Türk Yurdu dergisi ise 1911’de kurulmuştur. Mehmed Emin Yurdakul, Ömer Seyfeddin, Ziya Gökalp, Ahmed Hikmet Müftüoğlu gibi zengin yazar kadrosuna sahip dergi Türklüğü ön plana çıkarmıştır. Din savunulmuş, Batı teknik anlamda örnek alınmış ama her ikisinin de Türk insanına uyacak şekilde alınması yönünde görüşler öne sürülmüştür. Türkler kadim bir millettir, karakteri vardır, din de Batı da Türklerin karakterine uygun şekilde ele alınmalıdır. Üç ideolojinin de ortak yönü “yeni” kavramıdır. Hepsi yenileşmenin zaruri olduğu konusunda hemfikirdir. Ayrım, Batı’ya yaklaşım ve “yeni”nin nasıl neşet edeceği yönünde belirmiştir. Üç ideoloji için de örnek ülke Japonya’dır. Japonya, Batılı bir ülke olmamasına rağmen Batılı bir ülke gibi medenileşmiş, üstüne harp bile kazanmıştır.
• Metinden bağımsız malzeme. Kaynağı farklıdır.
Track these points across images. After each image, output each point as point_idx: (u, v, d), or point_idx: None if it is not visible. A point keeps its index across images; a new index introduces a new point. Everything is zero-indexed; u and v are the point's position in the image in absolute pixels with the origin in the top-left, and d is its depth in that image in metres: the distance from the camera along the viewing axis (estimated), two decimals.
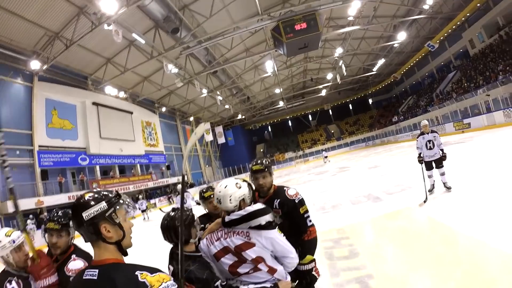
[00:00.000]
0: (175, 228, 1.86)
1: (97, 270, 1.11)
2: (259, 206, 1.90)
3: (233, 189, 1.96)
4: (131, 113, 27.47)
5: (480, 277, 2.98)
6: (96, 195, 1.20)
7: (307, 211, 2.33)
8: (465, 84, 26.51)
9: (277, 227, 1.92)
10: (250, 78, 33.05)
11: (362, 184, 11.10)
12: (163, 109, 32.80)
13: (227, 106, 37.38)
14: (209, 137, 38.83)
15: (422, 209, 5.90)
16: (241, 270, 1.82)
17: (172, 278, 1.12)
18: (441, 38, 29.14)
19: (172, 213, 1.97)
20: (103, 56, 20.74)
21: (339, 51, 28.04)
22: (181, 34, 18.99)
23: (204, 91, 29.10)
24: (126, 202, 1.28)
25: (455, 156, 11.48)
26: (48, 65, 17.79)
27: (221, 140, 42.20)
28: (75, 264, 1.89)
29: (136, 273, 1.08)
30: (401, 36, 26.71)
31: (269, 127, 59.40)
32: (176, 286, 1.11)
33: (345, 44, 27.75)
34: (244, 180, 2.14)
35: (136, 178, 26.64)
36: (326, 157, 33.30)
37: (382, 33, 28.80)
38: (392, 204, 6.91)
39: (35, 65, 17.10)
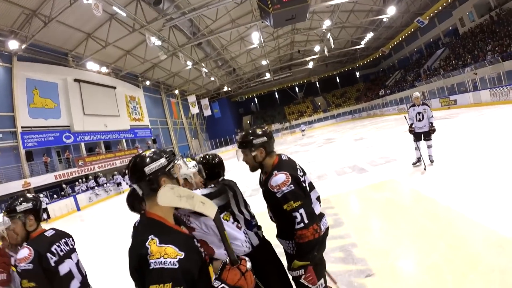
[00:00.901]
0: None
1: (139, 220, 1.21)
2: (204, 191, 1.90)
3: None
4: (115, 88, 26.72)
5: (463, 251, 3.08)
6: (156, 152, 1.30)
7: (295, 209, 1.75)
8: (453, 62, 26.68)
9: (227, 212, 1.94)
10: (236, 50, 32.29)
11: (348, 155, 11.37)
12: (147, 82, 31.94)
13: (212, 78, 36.66)
14: (195, 110, 38.36)
15: (406, 182, 6.05)
16: None
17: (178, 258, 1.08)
18: (431, 14, 29.03)
19: None
20: (83, 31, 19.76)
21: (327, 23, 27.42)
22: (164, 5, 18.36)
23: (189, 63, 28.41)
24: (181, 160, 1.43)
25: (441, 132, 11.71)
26: (27, 44, 16.97)
27: (207, 112, 41.75)
28: (21, 253, 1.75)
29: (150, 236, 1.11)
30: (391, 10, 26.21)
31: (256, 99, 58.88)
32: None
33: (334, 17, 27.13)
34: (194, 159, 2.19)
35: (122, 153, 26.33)
36: (303, 130, 35.57)
37: (371, 6, 28.34)
38: (377, 175, 7.11)
39: (13, 45, 16.31)
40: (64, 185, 18.55)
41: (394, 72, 44.91)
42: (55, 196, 17.75)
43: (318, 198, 2.09)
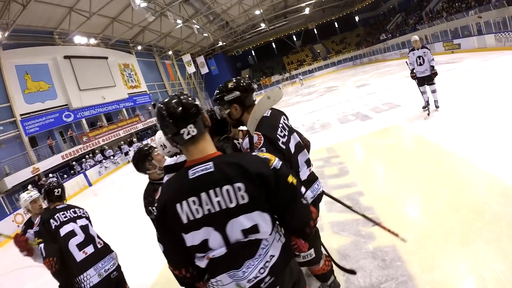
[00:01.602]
0: None
1: (210, 163, 1.16)
2: (173, 159, 1.81)
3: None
4: (106, 58, 25.93)
5: (468, 198, 3.08)
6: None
7: None
8: (457, 4, 25.01)
9: None
10: (227, 2, 30.41)
11: (351, 103, 11.34)
12: (139, 47, 30.89)
13: (205, 35, 35.34)
14: (191, 69, 37.47)
15: (410, 127, 6.01)
16: None
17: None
18: None
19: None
20: (64, 5, 18.65)
21: None
22: None
23: (179, 21, 27.07)
24: None
25: (445, 76, 11.47)
26: (9, 31, 16.24)
27: (204, 70, 40.76)
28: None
29: (254, 153, 1.31)
30: None
31: (253, 51, 56.70)
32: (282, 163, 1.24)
33: None
34: None
35: (124, 123, 26.34)
36: (301, 79, 36.20)
37: None
38: (381, 122, 7.11)
39: None
40: (74, 163, 18.85)
41: (394, 15, 42.58)
42: (65, 176, 18.08)
43: (307, 161, 1.94)
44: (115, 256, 2.68)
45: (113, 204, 9.58)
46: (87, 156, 19.94)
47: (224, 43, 44.75)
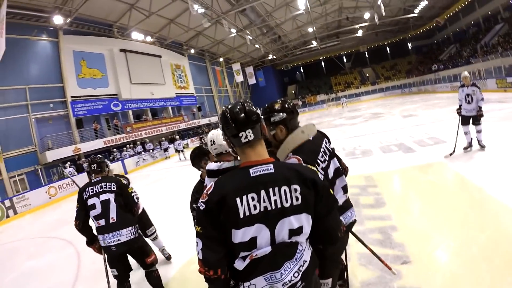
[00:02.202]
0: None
1: (271, 165, 1.27)
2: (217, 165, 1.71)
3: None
4: (160, 56, 27.37)
5: (503, 247, 2.91)
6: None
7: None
8: None
9: None
10: (281, 16, 31.01)
11: (395, 132, 10.94)
12: (192, 51, 32.32)
13: (257, 46, 36.08)
14: (239, 78, 38.35)
15: (454, 166, 5.74)
16: None
17: None
18: None
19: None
20: (126, 2, 20.15)
21: None
22: None
23: (233, 31, 27.97)
24: None
25: (494, 115, 10.80)
26: (71, 18, 17.78)
27: (252, 80, 41.64)
28: None
29: (303, 164, 1.48)
30: None
31: (301, 68, 56.89)
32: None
33: None
34: None
35: (168, 120, 27.45)
36: (343, 102, 36.07)
37: None
38: (424, 156, 6.84)
39: (58, 20, 17.20)
40: (114, 149, 19.89)
41: (448, 45, 40.50)
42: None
43: (344, 188, 1.93)
44: (125, 233, 2.98)
45: (144, 195, 9.93)
46: (127, 145, 20.92)
47: (274, 57, 45.38)
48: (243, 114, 1.28)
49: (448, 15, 36.21)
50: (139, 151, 20.84)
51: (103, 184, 3.02)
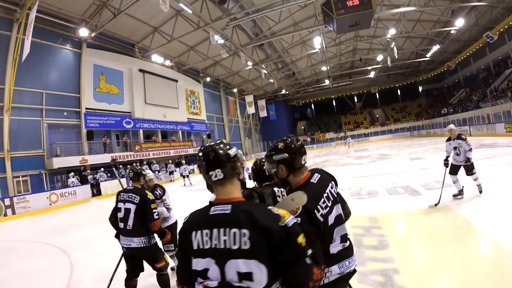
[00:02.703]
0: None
1: (229, 206, 1.32)
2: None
3: None
4: (176, 81, 28.13)
5: None
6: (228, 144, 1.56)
7: None
8: None
9: None
10: (297, 54, 32.07)
11: (402, 175, 10.71)
12: (208, 79, 33.24)
13: (271, 80, 37.00)
14: (251, 110, 38.95)
15: (460, 210, 5.64)
16: None
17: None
18: (501, 29, 26.34)
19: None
20: (150, 25, 21.12)
21: (391, 32, 26.05)
22: (229, 5, 18.78)
23: (249, 63, 28.90)
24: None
25: (502, 159, 10.75)
26: (96, 32, 18.55)
27: (263, 113, 42.36)
28: None
29: (269, 208, 1.36)
30: (459, 22, 24.17)
31: (312, 104, 57.89)
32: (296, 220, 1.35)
33: (399, 26, 25.70)
34: None
35: (177, 144, 27.68)
36: (350, 142, 36.13)
37: (439, 17, 26.32)
38: (430, 200, 6.62)
39: (83, 32, 17.93)
40: (121, 166, 19.91)
41: (459, 89, 41.22)
42: (109, 174, 19.13)
43: (343, 237, 1.83)
44: (136, 241, 3.28)
45: None
46: (134, 164, 20.90)
47: (287, 92, 46.29)
48: (213, 154, 1.37)
49: (459, 60, 37.01)
50: None
51: (130, 194, 3.33)
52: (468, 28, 27.92)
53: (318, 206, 1.66)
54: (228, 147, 1.43)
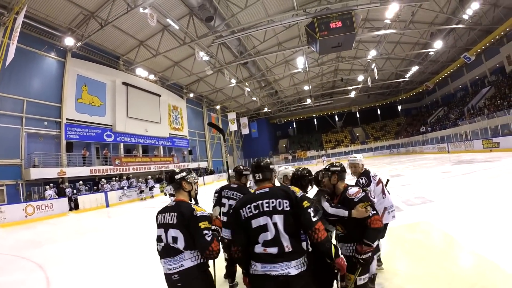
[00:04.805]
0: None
1: (175, 202, 2.46)
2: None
3: None
4: (159, 96, 27.94)
5: None
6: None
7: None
8: (499, 102, 25.32)
9: None
10: (280, 73, 32.75)
11: None
12: (191, 95, 33.20)
13: (254, 98, 37.29)
14: (233, 127, 39.03)
15: (441, 225, 5.74)
16: None
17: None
18: (478, 50, 27.91)
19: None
20: (137, 38, 21.11)
21: (372, 53, 27.31)
22: (215, 22, 19.02)
23: (233, 81, 29.23)
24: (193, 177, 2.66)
25: (480, 176, 11.09)
26: (82, 42, 18.34)
27: (245, 131, 42.47)
28: None
29: (192, 206, 2.36)
30: (438, 44, 25.63)
31: (294, 123, 58.84)
32: (207, 214, 2.35)
33: (380, 47, 26.97)
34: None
35: (158, 159, 27.24)
36: (324, 161, 38.54)
37: (418, 39, 27.73)
38: (411, 216, 6.73)
39: (69, 41, 17.67)
40: (103, 180, 19.33)
41: (437, 108, 43.09)
42: (87, 187, 18.59)
43: (266, 243, 2.24)
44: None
45: (122, 231, 9.63)
46: (113, 178, 20.45)
47: (269, 110, 46.94)
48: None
49: (437, 80, 38.92)
50: (123, 186, 20.19)
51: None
52: (446, 50, 29.45)
53: (243, 209, 2.20)
54: (178, 171, 2.58)
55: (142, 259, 5.98)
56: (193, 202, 2.59)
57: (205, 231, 2.22)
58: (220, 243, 2.43)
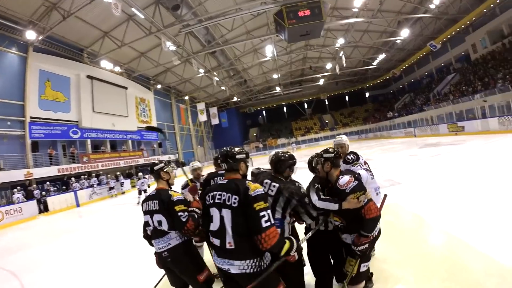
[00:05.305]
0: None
1: (155, 190, 2.77)
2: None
3: None
4: (126, 88, 26.95)
5: (463, 278, 3.03)
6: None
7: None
8: (463, 88, 26.59)
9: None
10: (249, 61, 32.66)
11: None
12: (158, 86, 32.30)
13: (223, 88, 36.96)
14: (203, 117, 38.65)
15: (410, 206, 5.96)
16: None
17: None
18: (444, 39, 29.05)
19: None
20: (101, 29, 20.08)
21: (340, 41, 27.79)
22: (182, 11, 18.61)
23: (201, 71, 28.62)
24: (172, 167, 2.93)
25: (446, 157, 11.72)
26: (44, 35, 17.25)
27: (215, 121, 42.08)
28: None
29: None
30: (404, 33, 26.44)
31: (264, 111, 59.23)
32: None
33: (347, 36, 27.49)
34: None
35: (127, 154, 26.50)
36: (294, 148, 39.72)
37: (385, 28, 28.53)
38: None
39: (30, 35, 16.53)
40: (73, 178, 18.55)
41: (403, 94, 44.92)
42: (56, 187, 17.80)
43: (214, 233, 2.30)
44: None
45: (95, 231, 9.33)
46: (82, 176, 19.67)
47: (239, 99, 46.71)
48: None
49: (404, 67, 40.29)
50: (93, 184, 19.44)
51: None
52: (413, 38, 30.48)
53: (207, 196, 2.24)
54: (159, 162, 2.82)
55: (117, 258, 5.96)
56: (173, 188, 2.93)
57: (180, 213, 2.56)
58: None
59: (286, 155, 2.85)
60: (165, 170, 2.88)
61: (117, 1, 14.73)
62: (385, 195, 3.28)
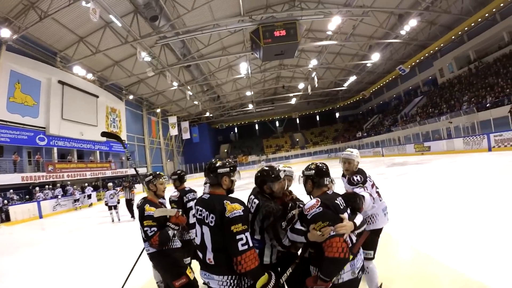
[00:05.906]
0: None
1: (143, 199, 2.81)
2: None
3: None
4: (97, 96, 26.33)
5: None
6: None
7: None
8: (430, 110, 28.06)
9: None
10: (223, 77, 33.06)
11: None
12: (131, 97, 31.80)
13: (196, 102, 36.98)
14: (174, 131, 38.24)
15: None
16: None
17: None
18: (413, 63, 30.66)
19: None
20: (76, 33, 19.74)
21: (313, 62, 28.91)
22: (160, 22, 18.73)
23: (175, 84, 28.67)
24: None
25: (413, 176, 12.21)
26: (19, 35, 16.72)
27: (186, 135, 41.74)
28: None
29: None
30: (375, 56, 27.71)
31: (236, 128, 59.58)
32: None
33: (321, 57, 28.75)
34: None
35: (94, 165, 25.69)
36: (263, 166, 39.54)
37: (357, 51, 30.13)
38: None
39: (5, 33, 15.90)
40: (37, 188, 17.69)
41: (372, 115, 46.99)
42: (19, 196, 16.89)
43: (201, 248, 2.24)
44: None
45: (57, 244, 8.81)
46: (46, 186, 18.84)
47: (211, 115, 46.77)
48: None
49: (374, 89, 42.21)
50: (57, 194, 18.58)
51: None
52: (383, 62, 32.19)
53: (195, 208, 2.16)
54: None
55: (80, 274, 5.56)
56: (161, 200, 3.25)
57: (146, 228, 2.77)
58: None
59: (265, 171, 2.43)
60: (153, 182, 3.14)
61: (96, 6, 14.69)
62: (369, 232, 2.91)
Osmanlı’da Siyasal Dilin İnşası, alanında uzman hocalar tarafından yazılmış makaleler ile yukarıda özetin özetini geçtiğimiz süreci boşluksuz bir şekilde okuyucuya aktarıyor. Makaleleri okuduğumuzda aslında bir milletin fikri dünyasının uğradığı dönüşümü görmüş oluyoruz. Ve değişen, dönüşen fikri dünyanın; devlete ve topluma nasıl sirayet ettiği ortaya çıkmış oluyor. İbrahim Şirin’in Oksidentalizm Alaturka, Funda Selçuk Şirin’in 2. Meşrutiyet Paradigmaları Karşısında Yeni Kavramı, Burak Aslanmirza’nın Zihniyetten İdeolojiye Kavram Ve Siyaset: İttihat ve Terakki’nin İktidar İdeolojisi Olaral “Türkçülük”, Sinan Vardar’ın Geç Osmanlı Modernleşmesinde “Ferd” Kavramının Dönüşümü: Prens Sabahaddin, Baha Tevfik ve Doktor Hazık’ın Görüşlerinde Kavramlar, Yorumlar, Sorunlar, Özge Aslanmirza’nın Britanya İmparatorluğu ve Osmanlı İmparatorluğu Ekseninde Politik Dil Üzerinden “Orta Doğu” ve “Yakın Doğu” Kavramlarını Yeniden Düşünmek ve Eyüp Murat Kurt’un Düşünce, Fikirler, Siyasi Düşünce Ve Kavramlar Tarihçiliğinde Dil ve Söylem Bibliyografyası makaleleri; ülkesini, geçmişini ve geleceğini, taşıdığı fikir dünyasının hangi aşamalardan geçtiğini, bir fikrin doğuş-evriliş-dönüşüm-yansıyış süreçlerinin nasıl işlediğini öğrenmek isteyen herkes için başyapıt niteliğinde.